We disagree, however, with plaintiff's reliance upon Azure v. City of Billings (1979), 182 Mont. 234, 240-241, 596 P.2d 460, 464, for the proposition that such a demonstration is all that is necessary in order to hold Havre Distributors, Inc., negligent per *222 se. It is axiomatic that in order to hold a party negligent per se for a violation of statute, a plaintiff must demonstrate that such violation constituted the proximate cause of the injury received and the resulting damages. See, Azure, 182 Mont. at 240, 596 P.2d at 464; Kudrna v. Comet Corp. (1977), 175 Mont. 29, 39, 572 P.2d 183, 189.

Plaintiff argues that the illegal parking of the truck could have been a proximate cause of the accident since she may have already been across the intersection had she not been required to detour around the vehicle. Alternatively, she contends that the jury could reasonably conclude that if the beer truck was not protruding into the outer driving lane, Neiman would have recognized that the vehicle in the right hand lane was stopped for some other purpose, such as a pedestrian. There is conflicting evidence in the record as to where the delivery truck was parked, how far into the traffic lane and into the crosswalk it extended, and as to whether the truck's position could have been a proximate cause of the accident. A genuine issue of material fact exists here.

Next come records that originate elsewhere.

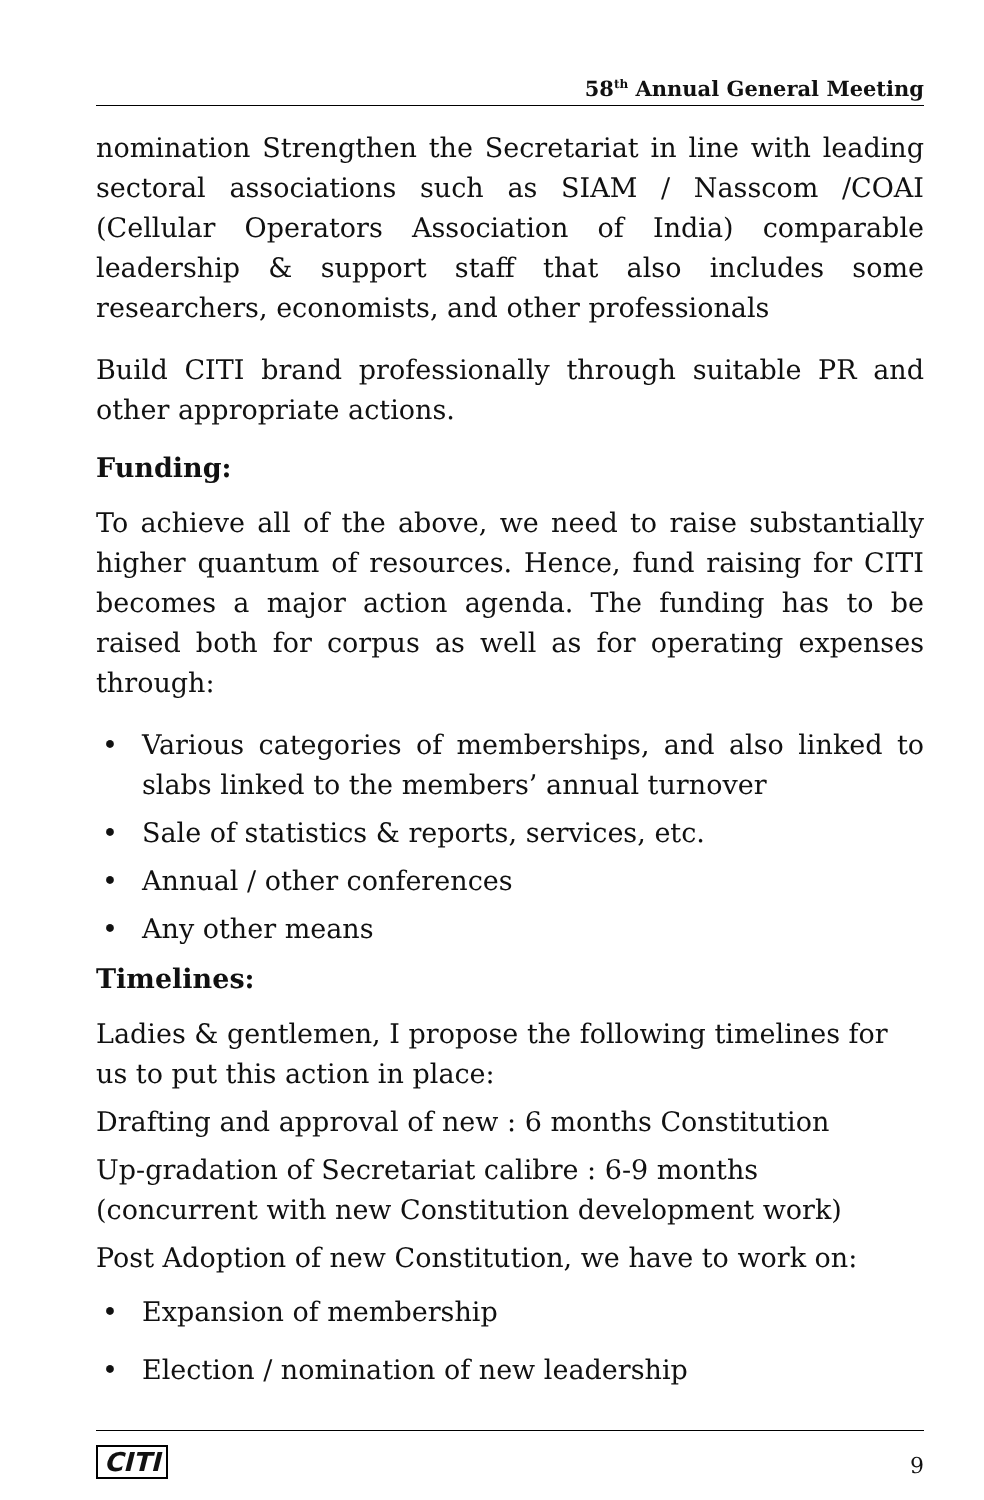58<sup>th</sup> Annual General Meeting
nomination Strengthen the Secretariat in line with leading sectoral associations such as SIAM / Nasscom /COAI (Cellular Operators Association of India) comparable leadership & support staff that also includes some researchers, economists, and other professionals
Build CITI brand professionally through suitable PR and other appropriate actions.
Funding:
To achieve all of the above, we need to raise substantially higher quantum of resources. Hence, fund raising for CITI becomes a major action agenda. The funding has to be raised both for corpus as well as for operating expenses through:
• Various categories of memberships, and also linked to slabs linked to the members’ annual turnover
• Sale of statistics & reports, services, etc.
• Annual / other conferences
• Any other means
Timelines:
Ladies & gentlemen, I propose the following timelines for us to put this action in place:
Drafting and approval of new : 6 months Constitution
Up-gradation of Secretariat calibre : 6-9 months (concurrent with new Constitution development work)
Post Adoption of new Constitution, we have to work on:
• Expansion of membership
• Election / nomination of new leadership
CITI 9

Ordinarily, issues of negligence are not susceptible to summary judgment and are better determined at trial. Brown v. Merrill Lynch, Pierce, Fenner & Smith, Inc. (1982), Mont., 640 P.2d 453, 458, 39 St.Rep. 305, 310. Liability should not be adjudicated upon a motion for summary judgment where factual issues concerning negligence and causation are presented. Duchesneau v. Silver Bow County (1971), 158 Mont. 369, 377, 492 P.2d 926, 931. Further, where, as here, two defendants are involved, summary judgment granted in favor of one allows the remaining defendant to introduce evidence that tends to shift blame for the accident to one no longer a party to the action.

The summary judgment is vacated and the cause remanded to the District Court for further proceedings.

HARRISON and SHEEHY, JJ., concur.

MORRISON, Justice, specially concurring.

I concur in the result but not in all that is said in the majority opinion.

Specifically, I take issue with that portion of the majority opinion wherein it is stated:

"Further, where, as here, two defendants are involved, summary judgment granted in favor of one allows the remaining defendant to introduce evidence that tends to shift blame for the accident to one no longer a party to the action."

This is no reason to refuse summary judgment against the defendant not at fault.

The majority opinion seems to take the position that summary judgment will never be granted in favor of one defendant, where there are multiple defendants, for the reason that the remaining defendants can shift the blame for the accident to one who is no longer a party to the action. Of course, if those defendants remaining in the case attempted to shift blame to a defendant in favor of whom summary judgment had been entered, the plaintiff could then reply by showing that the court had absolved the absent defendant. Nevertheless, the trial strategy of the parties is not relevant to a determination of whether there is a genuine issue of material fact foreclosing the entry of summary judgment. The only determination in this case is whether a jury issue exists with respect to the defendant. If no jury issue exists then summary judgment should be granted irrespective of what the remaining defendant argues at trial.

Here there is a genuine issue of material fact on negligence and causation which forecloses the granting of summary judgment. Therefore, the case is properly remanded for trial.

SHEA, J., joins in the special concurrence of MORRISON, J.